§ **課題内容**:
1. Astraに関する文章から、「その意味で少し注目している企業でもあります」を含む語句で始まり「宇宙軍が存在しています。紋章は以下です。」で終わる部分を、一字一句変えずに書き写してください。
2. Astraに関する文章でアメリカ宇宙軍の主な部隊として挙げられているものを、すべて書き出す。
3. Astraに関する文章をもとに、次の問いに答える。
(a) Astraが上場したのはいつで、どのような形の上場か。
(b) この5日間で株価はどれほど上昇したか。
(c) Chrisが立ち上げたITスタートアップの名前と、それをBuyOutした企業および年は何か。

§ **文書抜粋**:
•••••

Astra Space, Inc (ティッカーシンボル $ASTR)の株価がここ1週間で急上昇しました
同社は2021/7/1にSPAC上場した企業でして
宇宙へのロケット打ち上げを専門に行っている会社です
CEOであるChris Kempの考えがかなりスマートでして
(-3Dプリンタはニュース用で、実用に耐えない
-やろうとしていることは面白みのない事業
-車のように淡々とロケットを生産するだけ)
その意味で少し注目している企業でもあります
(ただ2021年になって小型衛星打ち上げは業界として下火になってきていますね)
こちらがChrisです。かっこいいですね
ITスタートアップの起業から始まり
NASAでオープンソースのクラウド基盤構築のためのフリーソフトウェアを開発し
ネビュラ(Nebula)というITスタートアップを立ち上げ、2015年にオラクルにBuyOut、そこからAstra立ち上げ、、、
といった業績を持っています
さて、そのAstraが以下のような発表をしていました
-8/27 13:00(太平洋時間)から9/11にかけてアメリカ宇宙軍向けの複数打ち上げを行う
-今年の後半に行われる予定である2回目の打ち上げに向けた契約中
アメリカ宇宙軍、聴き慣れない団体かもしれませんが米国の軍隊の一部です
米国国防総省(ペンタゴン)配下に存在する軍隊、陸軍や空軍などと同じように
宇宙軍が存在しています。紋章は以下です。
主に部隊としましては
-宇宙領域の観測を担当する部隊
-衛星通信を担当する部隊
-ミサイル攻撃に対する警戒を担当する部隊などがあります
彼らは防衛のために
Astraのロケットで衛星を打ち上げて
上記の分野に役立てるのだろうと想定します
株価は急上昇
株価はこれを受けて好反応
この5日間で+30%近い上昇を果たしました
ただ、1ヶ月単位で見ると依然マイナスです
SPAC上場後しばらくは好調だったのですが
7/12にヴァージンギャラクティック($SPCE)の打ち上げ成功がありまして
宇宙関連で株価はさらに上がるか?といった希望は裏腹に
$SPCEによるアットザマーケットオファリングが行われ
$SPCEの株価は急転直下。激しく売り飛ばされました
以下が1ヶ月の推移ですが
一連のSPCEのやりかたはは正直に言って投資家を馬鹿にしている働きだと思っています
そしてその煽りを他の宇宙銘柄も須く受けて
さらにSPAC・ハイテクグロースの不調シーズンが7月中盤にあるのも重なり
$8を切るような事態になっていましたね
それがようやく$10.7まで回復です
もともと期待としましては決して低くない企業なので
$8近くなら下げ過ぎ、買い増し可能のイメージでした
(まだろくに売上がない企業なので注意はありますが)

•••••

§ **データ一覧**:
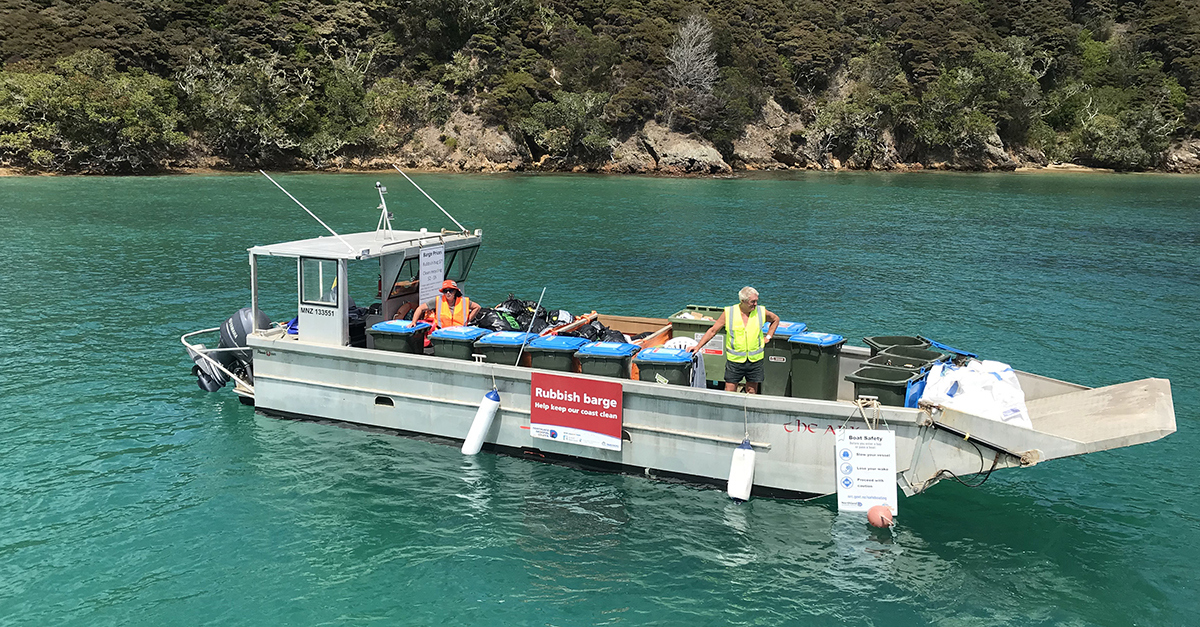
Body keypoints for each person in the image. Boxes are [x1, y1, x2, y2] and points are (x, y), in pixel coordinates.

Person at [688, 286, 780, 394]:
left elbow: (775, 319)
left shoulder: (760, 311)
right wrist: (698, 347)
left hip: (755, 360)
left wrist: (768, 337)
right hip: (735, 361)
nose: (755, 304)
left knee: (752, 391)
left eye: (756, 301)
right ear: (743, 301)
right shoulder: (729, 312)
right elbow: (713, 331)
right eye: (753, 302)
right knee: (730, 390)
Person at [406, 279, 481, 331]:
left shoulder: (464, 301)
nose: (448, 293)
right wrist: (413, 322)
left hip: (459, 333)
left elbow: (477, 307)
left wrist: (468, 320)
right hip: (442, 332)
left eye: (450, 290)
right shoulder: (438, 300)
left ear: (455, 291)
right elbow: (420, 309)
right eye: (445, 291)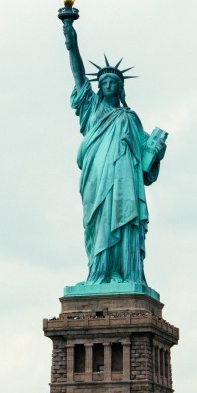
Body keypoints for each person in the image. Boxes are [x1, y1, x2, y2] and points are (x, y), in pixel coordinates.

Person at [61, 18, 166, 285]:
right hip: (97, 177)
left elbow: (146, 163)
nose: (109, 85)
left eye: (114, 82)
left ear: (121, 87)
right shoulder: (91, 108)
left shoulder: (130, 118)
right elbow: (78, 73)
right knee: (98, 223)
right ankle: (100, 272)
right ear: (99, 86)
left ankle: (125, 272)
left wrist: (156, 149)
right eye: (104, 81)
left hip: (125, 182)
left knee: (124, 219)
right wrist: (70, 39)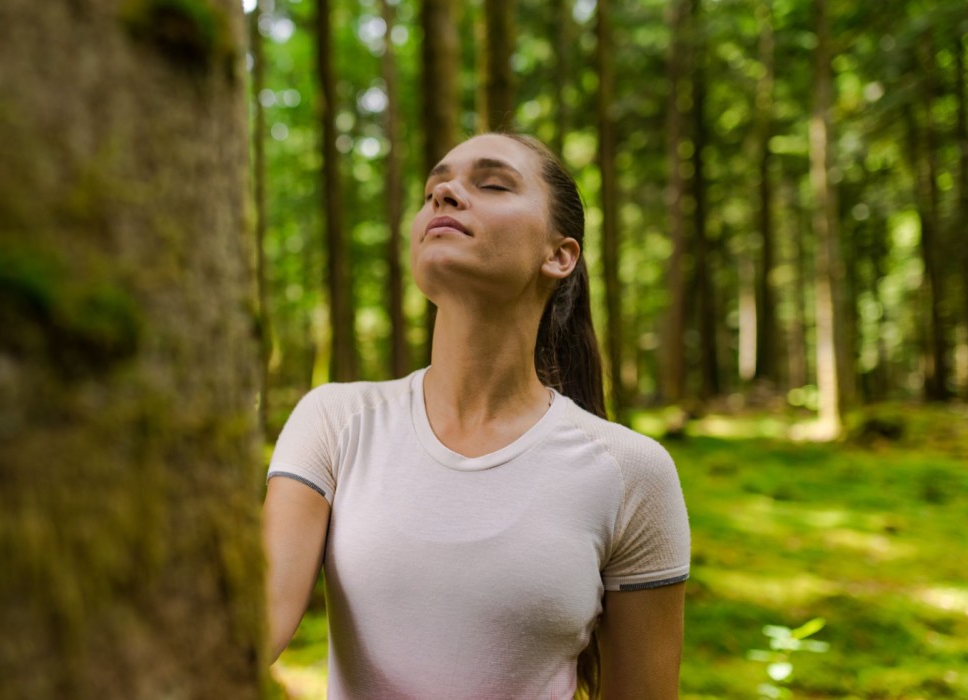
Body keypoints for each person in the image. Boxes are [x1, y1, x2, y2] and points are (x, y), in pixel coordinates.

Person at [262, 133, 690, 699]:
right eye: (433, 187)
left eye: (491, 184)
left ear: (559, 255)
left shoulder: (633, 472)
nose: (444, 193)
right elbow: (254, 621)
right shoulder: (335, 420)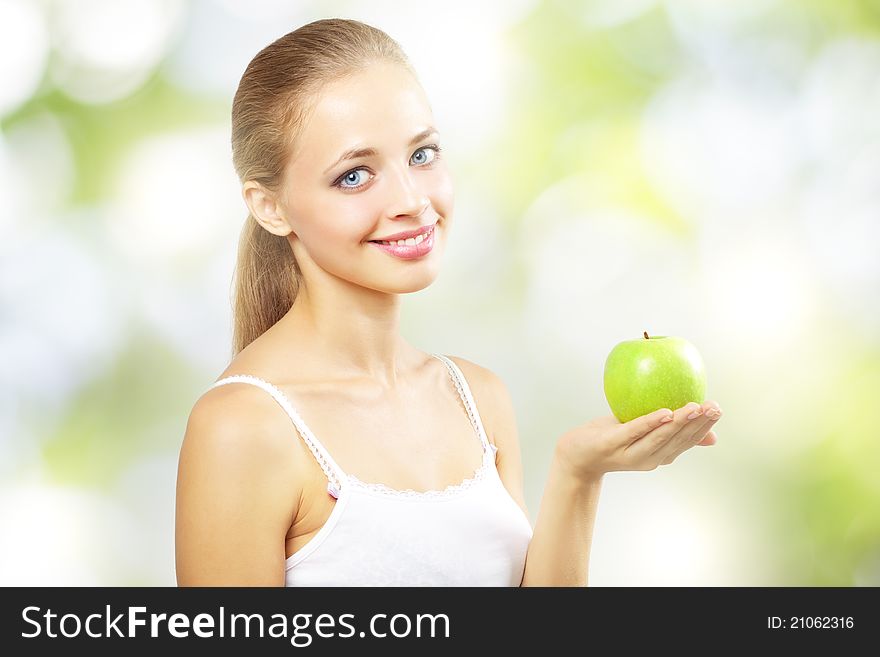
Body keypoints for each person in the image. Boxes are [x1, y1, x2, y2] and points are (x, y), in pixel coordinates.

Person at [174, 18, 722, 587]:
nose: (412, 200)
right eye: (355, 175)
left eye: (422, 154)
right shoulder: (243, 426)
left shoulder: (477, 398)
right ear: (271, 208)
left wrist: (579, 472)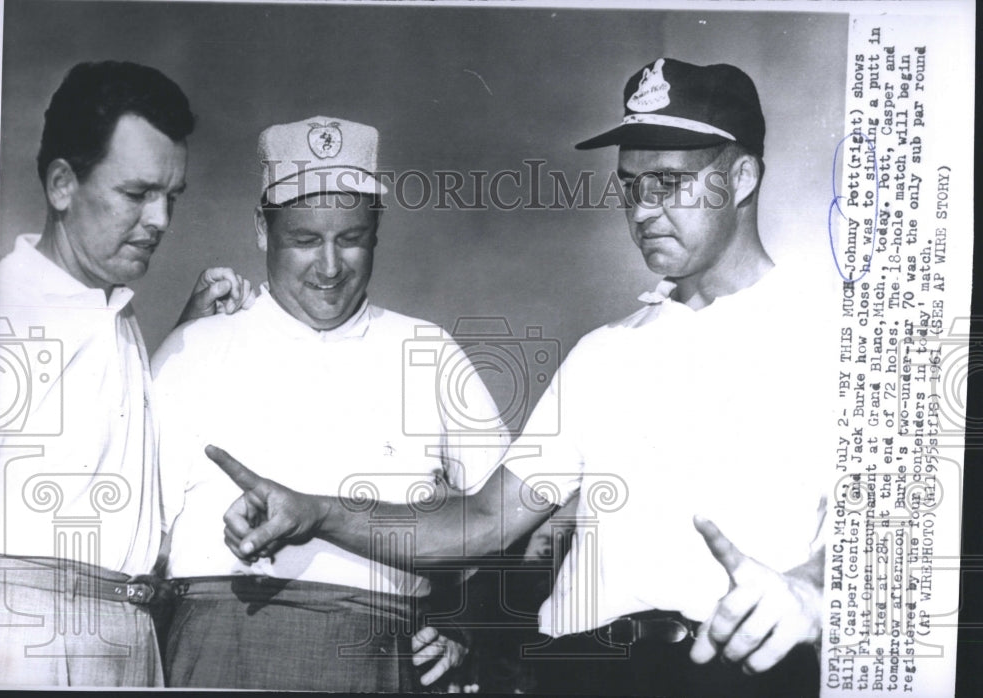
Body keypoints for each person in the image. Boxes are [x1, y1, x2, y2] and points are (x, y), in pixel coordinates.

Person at [208, 58, 837, 697]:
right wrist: (316, 512)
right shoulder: (606, 352)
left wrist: (812, 590)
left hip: (737, 674)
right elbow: (484, 520)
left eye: (669, 183)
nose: (643, 210)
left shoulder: (840, 342)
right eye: (630, 186)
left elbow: (895, 536)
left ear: (743, 177)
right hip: (580, 671)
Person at [150, 115, 510, 691]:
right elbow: (142, 541)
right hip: (217, 656)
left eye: (350, 238)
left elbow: (513, 521)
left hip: (381, 659)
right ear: (263, 231)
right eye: (304, 240)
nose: (329, 267)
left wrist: (464, 618)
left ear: (377, 231)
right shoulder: (195, 345)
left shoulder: (427, 349)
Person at [0, 60, 253, 687]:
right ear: (61, 185)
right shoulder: (2, 310)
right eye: (136, 194)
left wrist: (185, 334)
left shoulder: (114, 312)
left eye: (171, 197)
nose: (159, 220)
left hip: (130, 639)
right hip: (23, 646)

•••••

§ **解答結果**:
1.
その意味で少し注目している企業でもあります
(ただ2021年になって小型衛星打ち上げは業界として下火になってきていますね)
こちらがChrisです。かっこいいですね
ITスタートアップの起業から始まり
NASAでオープンソースのクラウド基盤構築のためのフリーソフトウェアを開発し
ネビュラ(Nebula)というITスタートアップを立ち上げ、2015年にオラクルにBuyOut、そこからAstra立ち上げ、、、
といった業績を持っています
さて、そのAstraが以下のような発表をしていました
-8/27 13:00(太平洋時間)から9/11にかけてアメリカ宇宙軍向けの複数打ち上げを行う
-今年の後半に行われる予定である2回目の打ち上げに向けた契約中
アメリカ宇宙軍、聴き慣れない団体かもしれませんが米国の軍隊の一部です
米国国防総省(ペンタゴン)配下に存在する軍隊、陸軍や空軍などと同じように
宇宙軍が存在しています。紋章は以下です。

2.
宇宙領域の観測を担当する部隊
衛星通信を担当する部隊
ミサイル攻撃に対する警戒を担当する部隊

3.
(a) 2021/7/1、SPAC上場
(b) +30%近い上昇
(c) ネビュラ(Nebula)、2015年にオラクル